EXTRAIT DU DOCUMENT:
* * * *
Pas besoin de réviser la neutralité suisse
En matière de neutralité, la pratique actuelle a fait ses preuves, estime le Conseil fédéral. Une définition plus stricte réduirait la marge de manoeuvre de la Suisse. Le gouvernement rejette l'initiative sur la neutralité, soumise au vote le 27 septembre.

L'initiative populaire, déposée par Pro Suisse et des membres de l'UDC, veut qualifier la neutralité helvétique de "perpétuelle et armée". Elle exige aussi que la Suisse n'adhère à aucune alliance militaire ou de défense, ne participe pas aux guerres étrangères et ne prenne pas de sanctions économiques ou diplomatiques contre un Etat belligérant, sous réserve de ses obligations envers l'ONU.
* * * *
[Données d'analyse de scènes aériennes]
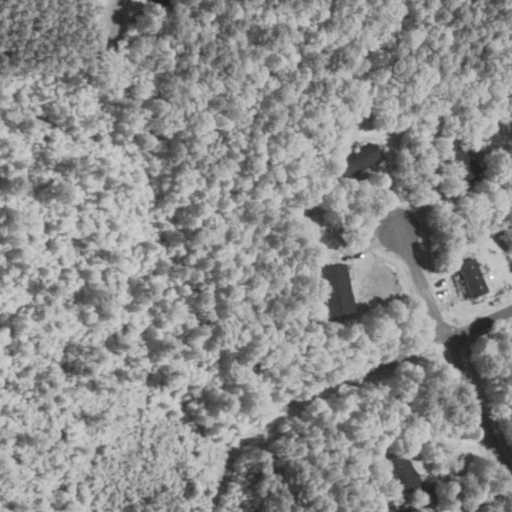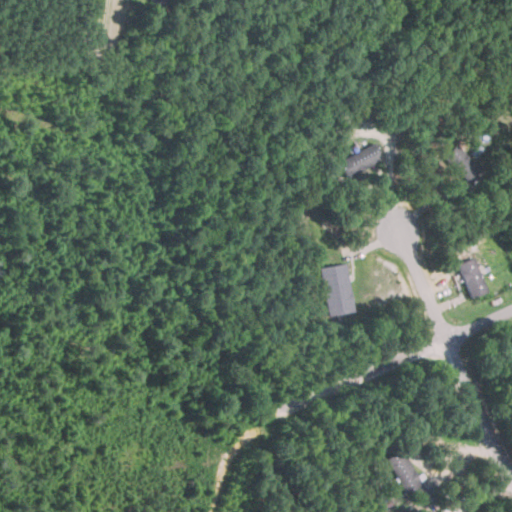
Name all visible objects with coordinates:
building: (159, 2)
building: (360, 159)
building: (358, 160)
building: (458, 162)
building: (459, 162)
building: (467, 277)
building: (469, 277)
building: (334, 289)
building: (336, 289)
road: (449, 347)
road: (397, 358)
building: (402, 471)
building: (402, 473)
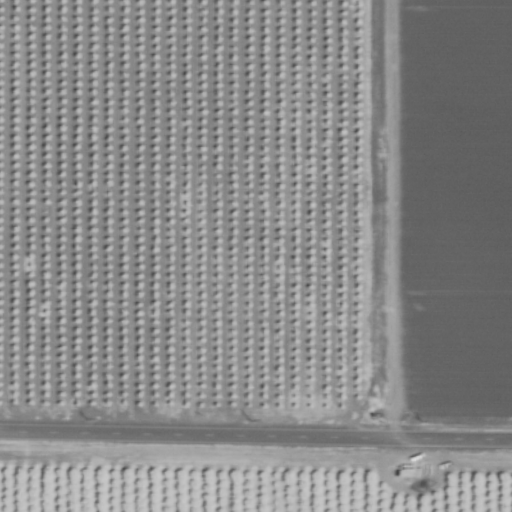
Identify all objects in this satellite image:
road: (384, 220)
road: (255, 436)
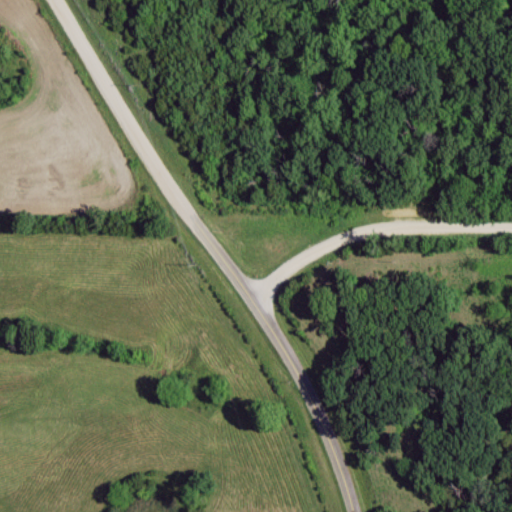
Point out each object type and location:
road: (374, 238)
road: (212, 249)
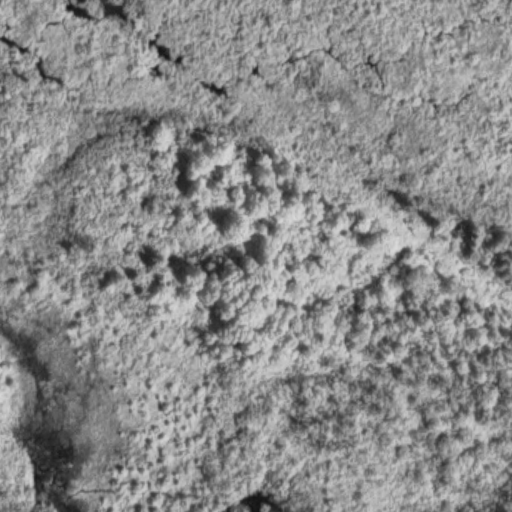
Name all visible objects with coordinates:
* * * *
SÉRIE D'EXERCICES:
**1)** Transcrivez le passage du texte sur la neutralité suisse qui commence par « L'initiative populaire, déposée » et se poursuit jusqu'à « obligations envers l'ONU. ».
**2)** D'après le texte sur la neutralité suisse, qu'est-ce que l'initiative exige que la Suisse ne fasse pas ? Relevez tous les points.

RÉPONSES RÉDIGÉES:
**1)**
L'initiative populaire, déposée par Pro Suisse et des membres de l'UDC, veut qualifier la neutralité helvétique de "perpétuelle et armée". Elle exige aussi que la Suisse n'adhère à aucune alliance militaire ou de défense, ne participe pas aux guerres étrangères et ne prenne pas de sanctions économiques ou diplomatiques contre un Etat belligérant, sous réserve de ses obligations envers l'ONU.

**2)**
- adhérer à une alliance militaire ou de défense
- participer aux guerres étrangères
- prendre des sanctions économiques ou diplomatiques contre un Etat belligérant (sous réserve de ses obligations envers l'ONU)